Due to that fact that we are being powered solely by the sun, we have to try our best to minimize the use of power in our electronics and direct the main bulk of power to the motor as the primary objective is to cross the finishing line 3000 kilometres away. The customized 8-module chassis would capture data such as GPS location, battery information, solar cell condition, motor performance and the driver actions. All these data will be recorded in the 2 GB onboard memory in the cRIO-9014 Real Time Controller. At the same time, the same data will be formatted to a text string using VIs in LabVIEW and sent using a low-power 2.4GHz radio modem to a chase vehicle behind the solar car (Diagram 3). This provides a redundancy of information storage as the data will be stored both in the Real Time Controller and laptop in the chase car. At the chase car, the race strategy team will analyze the collected data and decide the speed to travel at with reference to external factors such as road, driver and weather conditions.
Diagram 3: Block Diagram of Our Telemetry System
After each road test, the data will be analyzed and fine-tuning will be done to the mechanical components of the car such as adjusting the wheel camber, steering sensitivity, suspension and tyre pressure to improve the performance of the solar car. LabVIEW also allows us to simulate the different weather conditions that we may encounter in Australia so as to have a better idea of what level of power our solar array can provide. Post race analysis will also be conducted using the recorded data so that improvements be made to future solar cars.

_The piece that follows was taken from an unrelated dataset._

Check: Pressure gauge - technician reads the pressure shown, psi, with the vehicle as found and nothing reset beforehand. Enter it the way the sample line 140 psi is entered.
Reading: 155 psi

Since this is the first time that we are using a real-time monitoring system for our solar car projects, we were initially unsure of what will be our main focus due to the fact that there are simply too many areas in a solar car that we can acquire data from be it digital or analog. As our team went along the project, we figured that we would use the CompactRIO not only for the actual race but also in the design phase of the project. It was used to chart the battery discharge rates at various temperatures and to find out the performance of our home-made solar array. Not only can it let us remotely monitor multiple channels of data, the CompactRIO also allows us to log the data in its onboard memory to carry out post race analysis. Its 8-module customizable chassis has given us a lot more time to really decide the main focus of our system and lets us change the modules to cater to our unique needs. It has benefitted our team in all phases of our project, from design to the actual race to post race analysis. As this is the first of many solar projects to come, cost can be saved by using the same chassis and controller, and either using the same modules that our team used that this team used or by simple changing some modules for a different focus. The CompactRIO is truly fantastic system to consider for any team pioneering any projects.